(Dataset entries)
···
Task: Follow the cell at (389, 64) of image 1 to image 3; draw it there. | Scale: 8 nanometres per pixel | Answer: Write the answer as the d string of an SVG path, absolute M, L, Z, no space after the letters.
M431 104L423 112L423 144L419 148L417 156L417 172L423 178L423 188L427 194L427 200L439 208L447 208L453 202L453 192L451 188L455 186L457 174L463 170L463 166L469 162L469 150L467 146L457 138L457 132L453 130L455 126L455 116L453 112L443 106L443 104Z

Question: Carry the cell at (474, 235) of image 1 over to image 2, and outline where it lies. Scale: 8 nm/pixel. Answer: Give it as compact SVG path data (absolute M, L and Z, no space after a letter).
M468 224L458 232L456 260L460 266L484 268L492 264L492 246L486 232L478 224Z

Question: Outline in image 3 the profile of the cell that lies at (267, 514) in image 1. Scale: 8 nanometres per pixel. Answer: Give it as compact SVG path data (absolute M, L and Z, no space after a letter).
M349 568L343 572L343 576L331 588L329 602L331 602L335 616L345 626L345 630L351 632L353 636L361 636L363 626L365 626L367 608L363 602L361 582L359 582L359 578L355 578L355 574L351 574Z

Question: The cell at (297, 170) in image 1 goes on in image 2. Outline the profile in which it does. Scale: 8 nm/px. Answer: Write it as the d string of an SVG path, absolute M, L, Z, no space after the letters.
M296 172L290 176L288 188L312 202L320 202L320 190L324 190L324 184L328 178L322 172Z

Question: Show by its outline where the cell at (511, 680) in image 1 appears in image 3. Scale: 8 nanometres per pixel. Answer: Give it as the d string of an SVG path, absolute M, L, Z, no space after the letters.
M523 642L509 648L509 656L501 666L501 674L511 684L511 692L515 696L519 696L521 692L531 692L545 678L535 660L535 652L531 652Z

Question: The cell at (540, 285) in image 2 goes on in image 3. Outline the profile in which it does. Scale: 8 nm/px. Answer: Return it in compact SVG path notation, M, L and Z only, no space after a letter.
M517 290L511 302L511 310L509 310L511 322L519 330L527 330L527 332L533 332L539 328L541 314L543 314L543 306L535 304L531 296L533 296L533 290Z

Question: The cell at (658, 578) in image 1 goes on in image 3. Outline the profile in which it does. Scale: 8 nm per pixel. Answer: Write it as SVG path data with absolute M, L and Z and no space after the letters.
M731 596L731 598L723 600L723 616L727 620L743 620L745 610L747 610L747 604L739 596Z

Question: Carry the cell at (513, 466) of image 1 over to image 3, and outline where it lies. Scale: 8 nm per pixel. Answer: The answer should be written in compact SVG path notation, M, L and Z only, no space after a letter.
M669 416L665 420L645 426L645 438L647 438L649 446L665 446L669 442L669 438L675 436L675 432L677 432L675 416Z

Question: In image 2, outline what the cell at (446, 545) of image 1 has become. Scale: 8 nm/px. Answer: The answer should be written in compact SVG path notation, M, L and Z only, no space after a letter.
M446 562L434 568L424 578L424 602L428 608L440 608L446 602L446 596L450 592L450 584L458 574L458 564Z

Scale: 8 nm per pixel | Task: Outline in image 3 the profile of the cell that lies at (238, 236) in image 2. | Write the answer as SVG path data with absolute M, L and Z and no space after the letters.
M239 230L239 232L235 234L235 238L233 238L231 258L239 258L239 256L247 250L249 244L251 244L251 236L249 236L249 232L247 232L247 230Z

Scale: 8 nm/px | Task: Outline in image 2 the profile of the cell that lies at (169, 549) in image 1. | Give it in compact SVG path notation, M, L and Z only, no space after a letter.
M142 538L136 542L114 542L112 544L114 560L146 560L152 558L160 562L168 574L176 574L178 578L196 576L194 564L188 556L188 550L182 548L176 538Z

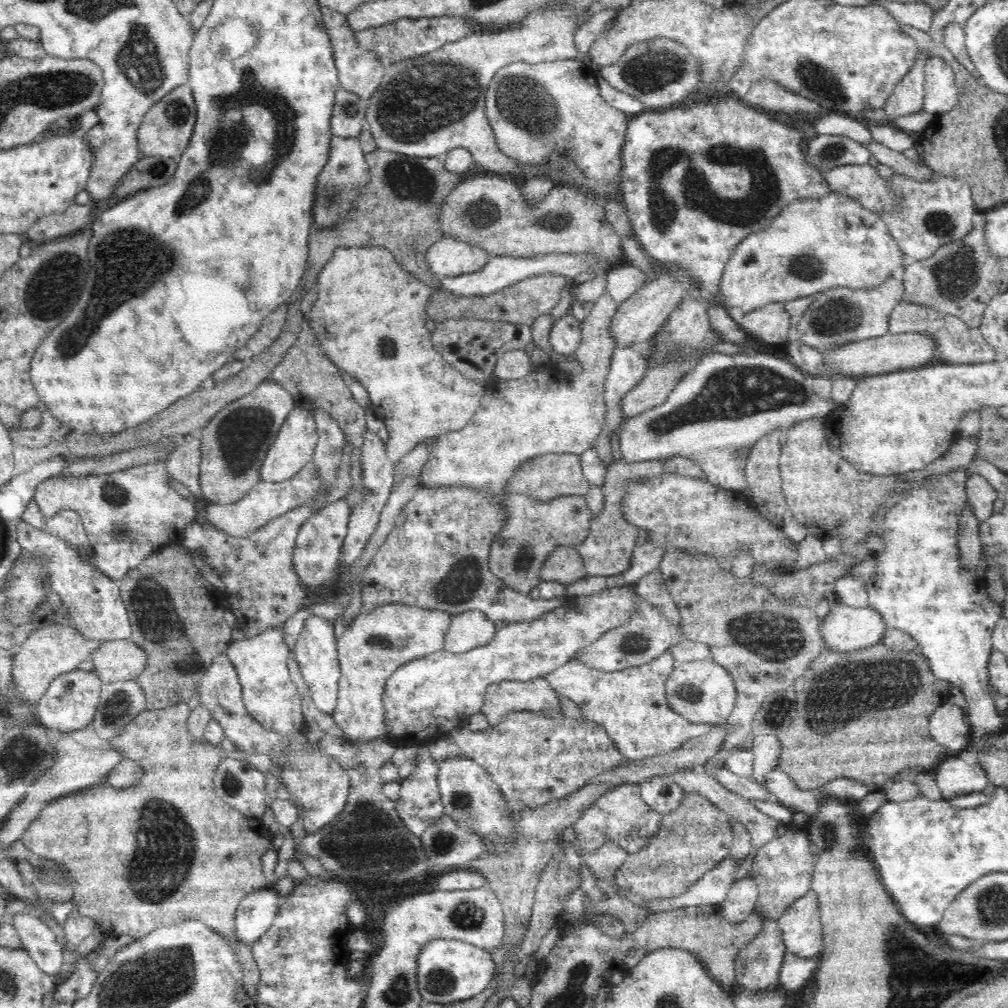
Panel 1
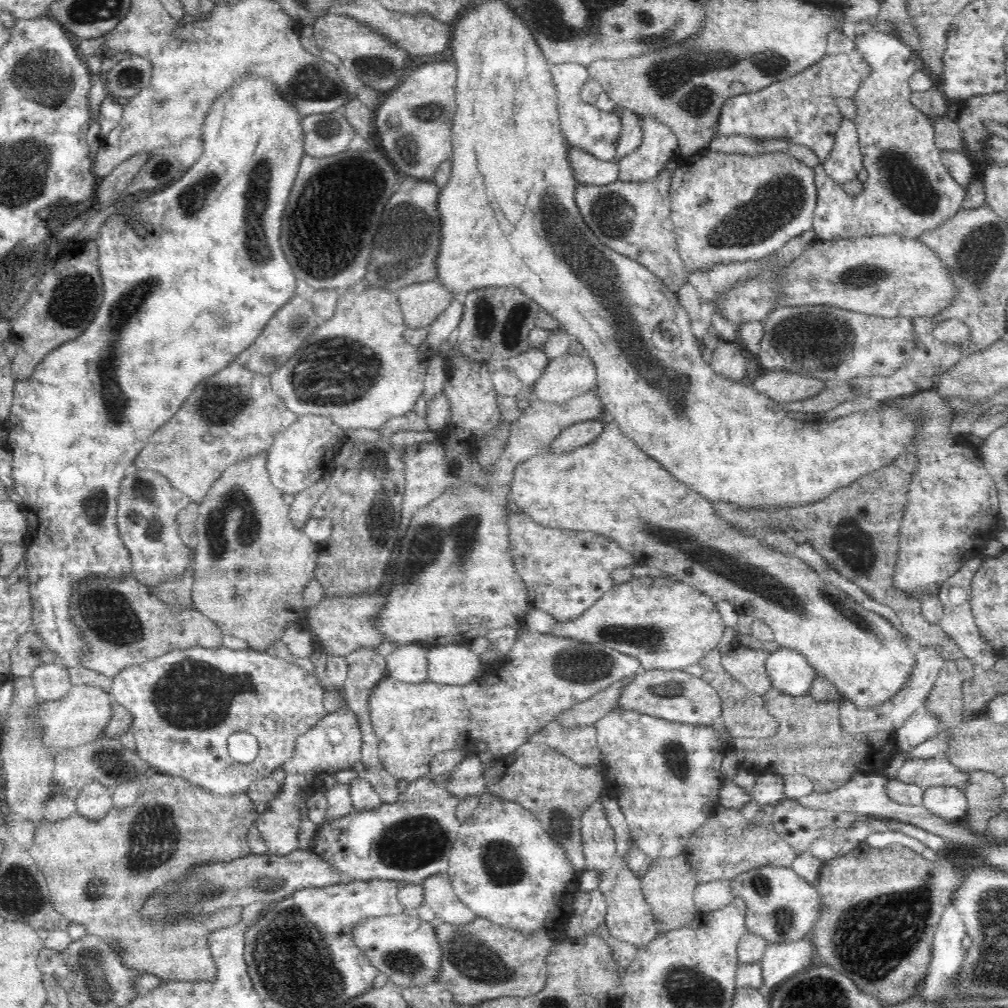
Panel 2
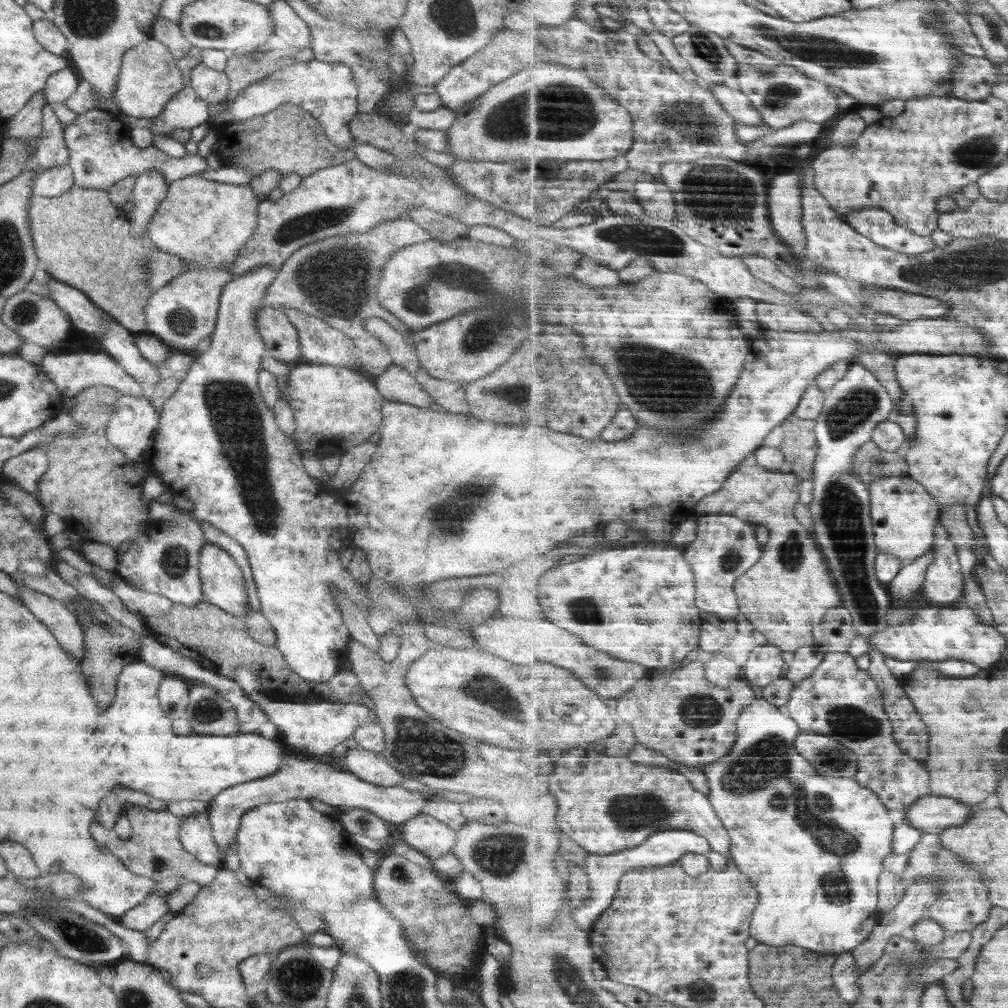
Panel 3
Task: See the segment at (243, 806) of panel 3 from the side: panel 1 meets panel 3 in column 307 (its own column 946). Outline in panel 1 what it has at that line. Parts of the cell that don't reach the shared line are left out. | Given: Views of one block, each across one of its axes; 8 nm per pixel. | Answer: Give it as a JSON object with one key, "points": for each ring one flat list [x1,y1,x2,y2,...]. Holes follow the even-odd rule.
{"points":[[958,756,939,762,935,782,947,801,970,792,987,791,991,787,978,763,970,764]]}

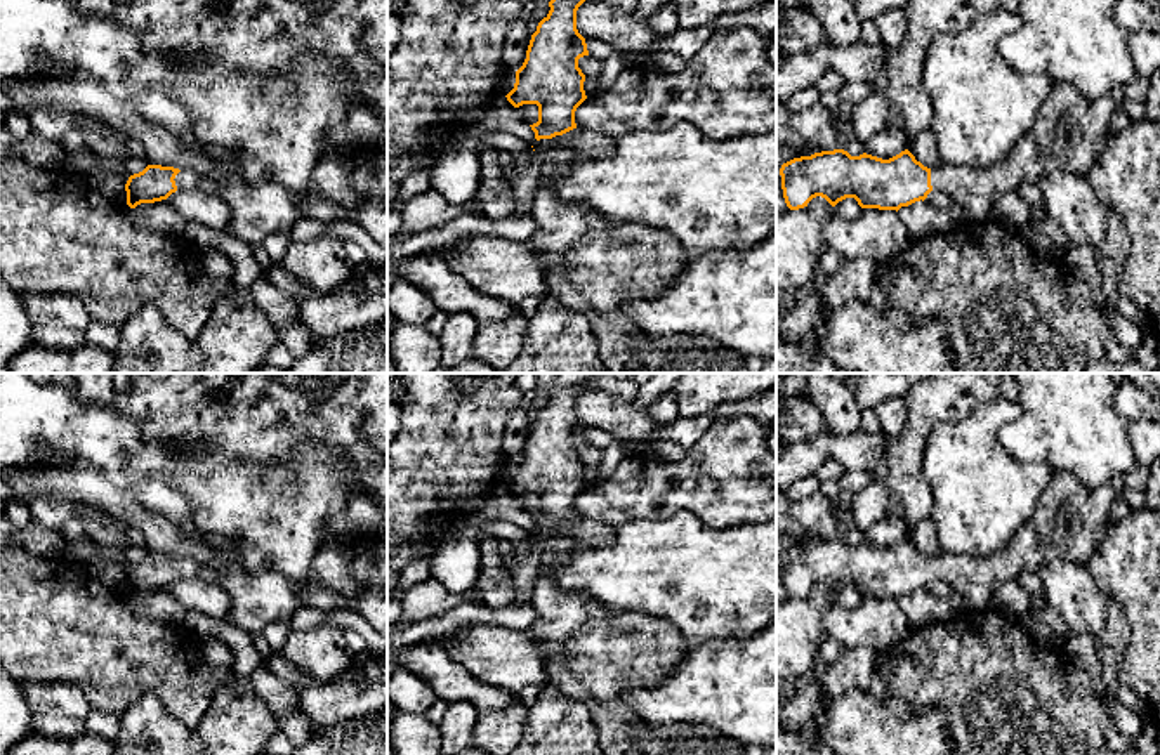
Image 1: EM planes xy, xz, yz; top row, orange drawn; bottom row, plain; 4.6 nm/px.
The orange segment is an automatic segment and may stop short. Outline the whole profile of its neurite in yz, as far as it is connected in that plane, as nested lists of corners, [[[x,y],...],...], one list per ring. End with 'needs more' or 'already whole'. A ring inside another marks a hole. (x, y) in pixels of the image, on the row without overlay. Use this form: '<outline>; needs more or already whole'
[[[1054,472],[1030,521],[1002,550],[990,557],[967,557],[943,550],[931,559],[917,550],[908,538],[889,548],[867,542],[851,545],[844,538],[794,547],[780,557],[783,587],[790,599],[804,597],[813,587],[821,585],[832,595],[846,587],[854,587],[861,597],[898,601],[901,595],[924,590],[933,578],[938,578],[962,597],[967,613],[983,611],[990,607],[1000,583],[1019,580],[1025,571],[1035,573],[1052,559],[1087,564],[1108,531],[1108,512],[1120,498],[1122,489],[1122,476],[1089,489],[1078,477],[1068,472]]]; needs more

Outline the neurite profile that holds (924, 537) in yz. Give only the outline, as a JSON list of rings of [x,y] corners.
[[[929,517],[910,531],[908,540],[915,545],[917,550],[931,559],[938,557],[943,552],[938,542],[938,531]]]

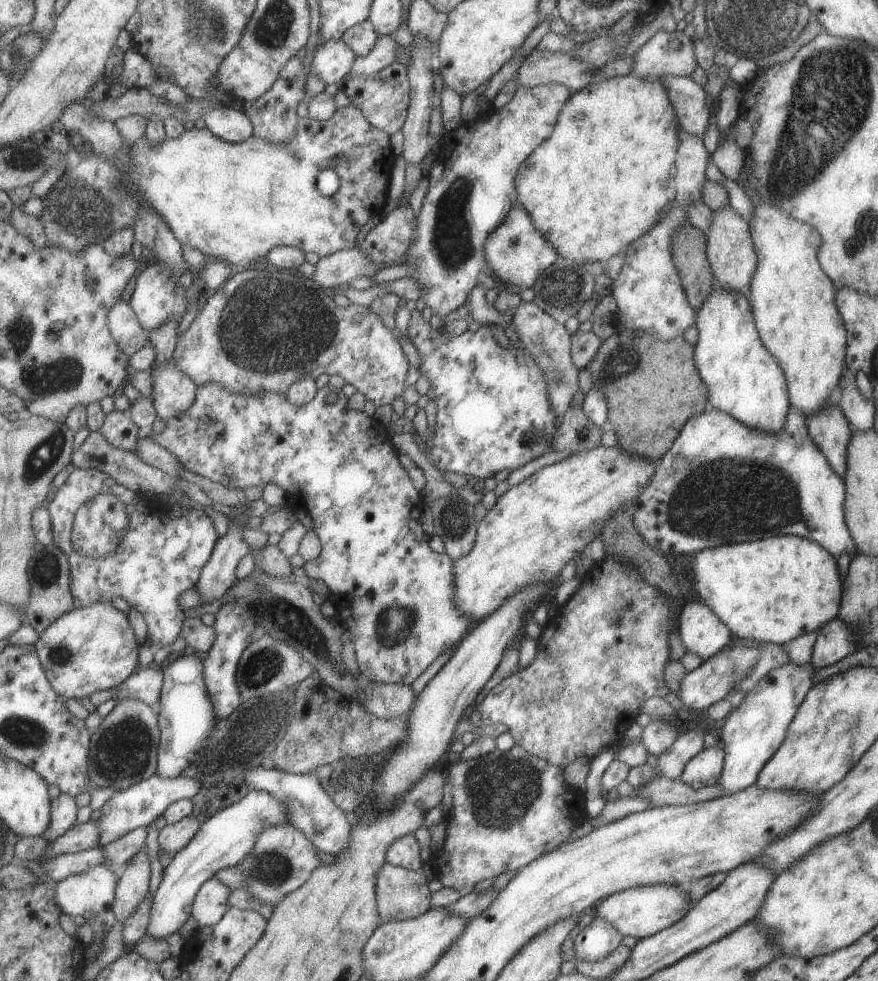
···
Whenever a picture appears, leave it out, and return every record exactly.

Task: Follow the cell at (389, 64) of image 1 to image 3; draw it there. | Scale: 8 nanometres per pixel | Answer: Write the answer as the d string of an SVG path, absolute M, L, Z, no space after the letters.
M431 104L423 112L423 144L419 148L417 156L417 172L423 178L423 188L427 194L427 200L439 208L447 208L453 202L453 192L451 188L455 186L457 174L463 170L463 166L469 162L469 150L467 146L457 138L457 132L453 130L455 126L455 116L453 112L443 106L443 104Z

Question: Carry the cell at (474, 235) of image 1 over to image 2, and outline where it lies. Scale: 8 nm/pixel. Answer: Give it as compact SVG path data (absolute M, L and Z, no space after a letter).
M468 224L458 232L456 260L460 266L484 268L492 264L492 246L486 232L478 224Z

Question: Outline in image 3 the profile of the cell that lies at (267, 514) in image 1. Scale: 8 nanometres per pixel. Answer: Give it as compact SVG path data (absolute M, L and Z, no space after a letter).
M349 568L343 572L343 576L331 588L329 602L331 602L335 616L345 626L345 630L351 632L353 636L361 636L363 626L365 626L367 608L363 602L361 582L359 582L359 578L355 578L355 574L351 574Z

Question: The cell at (297, 170) in image 1 goes on in image 2. Outline the profile in which it does. Scale: 8 nm/px. Answer: Write it as the d string of an SVG path, absolute M, L, Z, no space after the letters.
M296 172L290 176L288 188L312 202L320 202L320 190L324 190L324 184L328 178L322 172Z

Question: Show by its outline where the cell at (511, 680) in image 1 appears in image 3. Scale: 8 nanometres per pixel. Answer: Give it as the d string of an SVG path, absolute M, L, Z, no space after the letters.
M523 642L509 648L509 656L501 666L501 674L511 684L511 692L515 696L519 696L521 692L531 692L545 678L535 660L535 652L531 652Z

Question: The cell at (540, 285) in image 2 goes on in image 3. Outline the profile in which it does. Scale: 8 nm/px. Answer: Return it in compact SVG path notation, M, L and Z only, no space after a letter.
M517 290L511 302L511 310L509 310L511 322L519 330L527 330L527 332L533 332L539 328L541 314L543 314L543 306L535 304L531 296L533 296L533 290Z

Question: The cell at (658, 578) in image 1 goes on in image 3. Outline the profile in which it does. Scale: 8 nm per pixel. Answer: Write it as SVG path data with absolute M, L and Z and no space after the letters.
M731 596L731 598L723 600L723 616L727 620L743 620L745 610L747 610L747 604L739 596Z

Question: Carry the cell at (513, 466) of image 1 over to image 3, and outline where it lies. Scale: 8 nm per pixel. Answer: The answer should be written in compact SVG path notation, M, L and Z only, no space after a letter.
M669 416L665 420L645 426L645 438L647 438L649 446L665 446L669 442L669 438L675 436L675 432L677 432L675 416Z

Question: In image 2, outline what the cell at (446, 545) of image 1 has become. Scale: 8 nm/px. Answer: The answer should be written in compact SVG path notation, M, L and Z only, no space after a letter.
M446 562L434 568L424 578L424 602L428 608L440 608L446 602L446 596L450 592L450 584L458 574L458 564Z

Scale: 8 nm per pixel | Task: Outline in image 3 the profile of the cell that lies at (238, 236) in image 2. | Write the answer as SVG path data with absolute M, L and Z and no space after the letters.
M239 230L239 232L235 234L235 238L233 238L231 258L239 258L239 256L247 250L249 244L251 244L251 236L249 236L249 232L247 232L247 230Z

Scale: 8 nm/px | Task: Outline in image 2 the profile of the cell that lies at (169, 549) in image 1. | Give it in compact SVG path notation, M, L and Z only, no space after a letter.
M142 538L136 542L114 542L112 544L114 560L146 560L152 558L160 562L168 574L176 574L178 578L196 576L194 564L188 556L188 550L182 548L176 538Z

Panel 1
Panel 2
Panel 3
Task: See the segment at (243, 806) of panel 3 from the side: panel 1 meets panel 3 in column 307 (its own column 946). Outline in panel 1 what it has at that line. Parts of the cell that don't reach the shared line are left out. | Given: Views of one block, each across one of its axes; 8 nm per pixel. | Answer: Give it as a JSON object with one key, "points": for each ring one flat list [x1,y1,x2,y2,...]. Holes follow the even-odd rule.
{"points":[[958,756,939,762,935,782,947,801,970,792,987,791,991,787,978,763,970,764]]}

Image 1: EM planes xy, xz, yz; top row, orange drawn; bottom row, plain; 4.6 nm/px.
The orange segment is an automatic segment and may stop short. Outline the whole profile of its neurite in yz, as far as it is connected in that plane, as nested lists of corners, [[[x,y],...],...], one list per ring. End with 'needs more' or 'already whole'. A ring inside another marks a hole. (x, y) in pixels of the image, on the row without overlay. Use this form: '<outline>; needs more or already whole'
[[[1054,472],[1030,521],[1002,550],[990,557],[967,557],[943,550],[931,559],[917,550],[908,538],[889,548],[867,542],[851,545],[844,538],[794,547],[780,557],[783,587],[790,599],[804,597],[813,587],[821,585],[832,595],[846,587],[854,587],[861,597],[898,601],[901,595],[924,590],[933,578],[938,578],[962,597],[967,613],[983,611],[990,607],[1000,583],[1019,580],[1025,571],[1035,573],[1052,559],[1087,564],[1108,531],[1108,512],[1120,498],[1122,489],[1122,476],[1089,489],[1078,477],[1068,472]]]; needs more

Outline the neurite profile that holds (924, 537) in yz. Give only the outline, as a JSON list of rings of [x,y] corners.
[[[929,517],[910,531],[908,540],[915,545],[917,550],[931,559],[938,557],[943,552],[938,542],[938,531]]]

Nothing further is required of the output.